Try it -> Only an exact repeat of the listing, without its images, counts as the answer.

Material to process ->
++++++++++

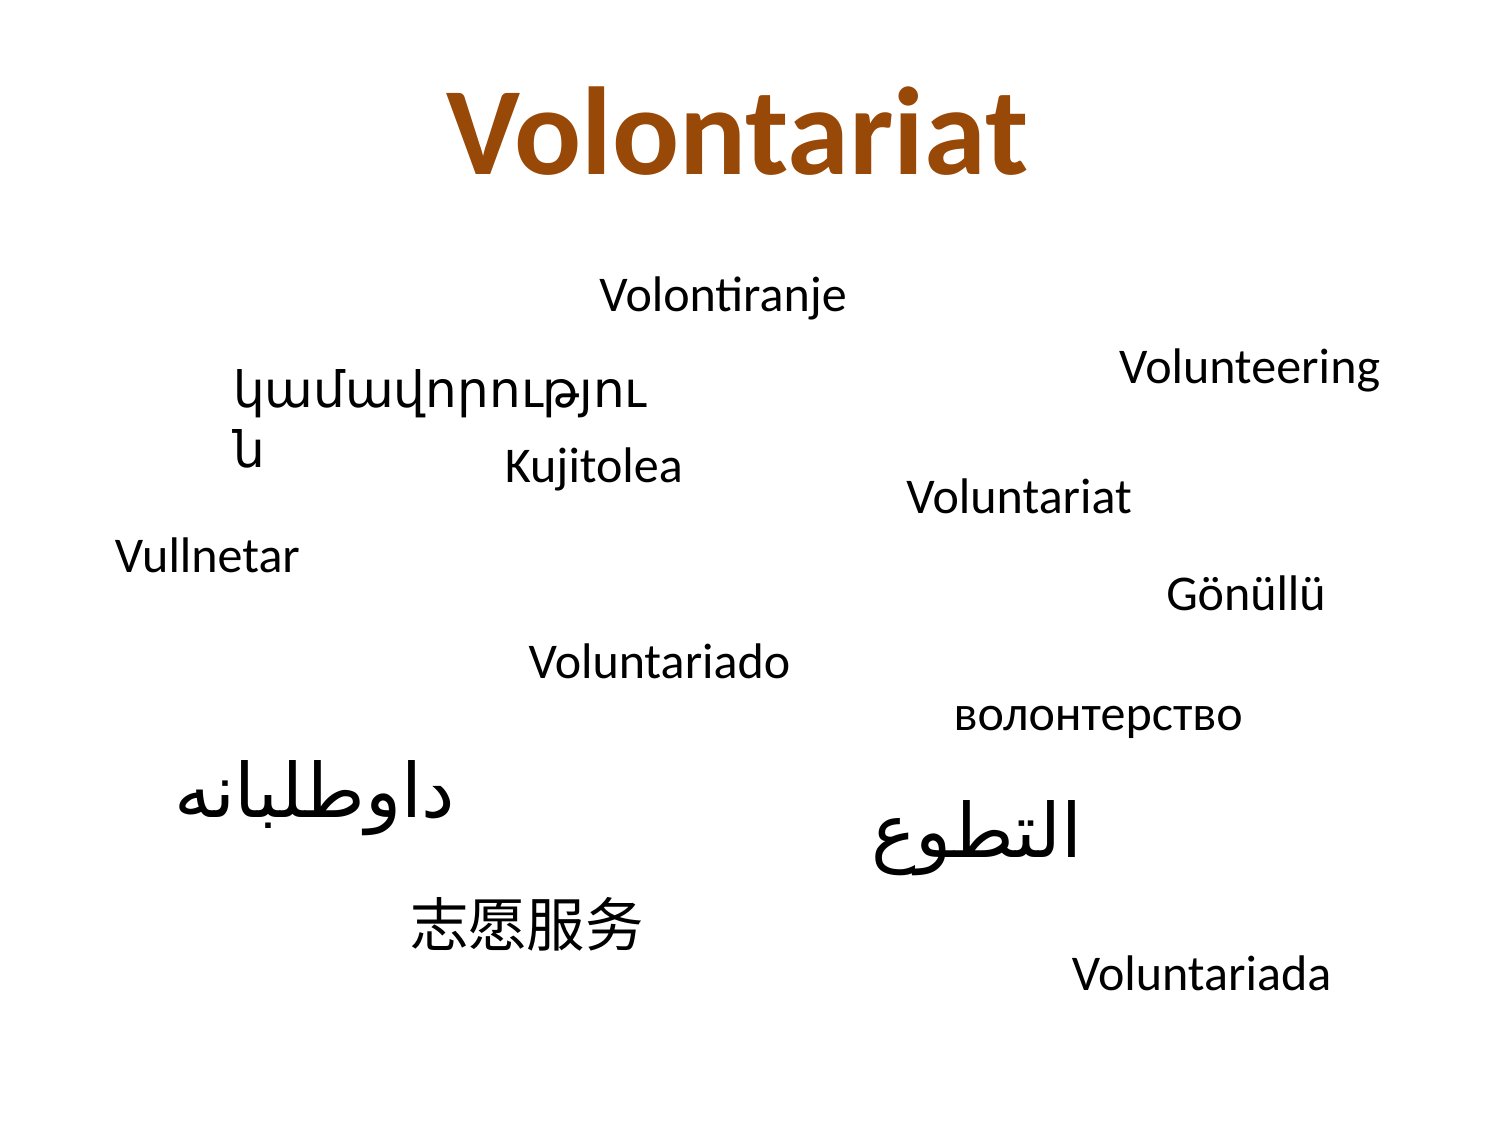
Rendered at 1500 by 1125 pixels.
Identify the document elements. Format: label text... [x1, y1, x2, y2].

text_box Volunteering [1104, 326, 1400, 401]
text_box Voluntariat [891, 456, 1270, 531]
text_box Voluntariado [513, 621, 857, 697]
text_box Kujitolea [490, 425, 833, 501]
text_box التطوع [856, 775, 1176, 880]
text_box Voluntariada [1057, 933, 1377, 1009]
text_box волонтерство [938, 673, 1282, 748]
text_box Volontiranje [584, 254, 1034, 329]
text_box 志愿服务 [395, 881, 680, 966]
text_box Gönüllü [1151, 553, 1365, 628]
text_box կամավորություն [218, 349, 668, 485]
text_box داوطلبانه [159, 734, 514, 840]
title Volontariat [76, 42, 1427, 206]
text_box Vullnetar [100, 515, 372, 590]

++++++++++

Solution to this task ->
Rendered at 1500 by 1125 pixels.
Identify the document elements. Format: label text... [x1, y1, x2, y2].

text_box Volunteering [1104, 326, 1400, 401]
text_box Voluntariat [891, 456, 1270, 531]
text_box Voluntariado [513, 621, 857, 697]
text_box Kujitolea [490, 425, 833, 501]
text_box التطوع [856, 775, 1176, 880]
text_box Voluntariada [1057, 933, 1377, 1009]
text_box волонтерство [938, 673, 1282, 748]
text_box Volontiranje [584, 254, 1034, 329]
text_box 志愿服务 [395, 881, 680, 966]
text_box Gönüllü [1151, 553, 1365, 628]
text_box կամավորություն [218, 349, 668, 485]
text_box داوطلبانه [159, 734, 514, 840]
title Volontariat [76, 42, 1427, 206]
text_box Vullnetar [100, 515, 372, 590]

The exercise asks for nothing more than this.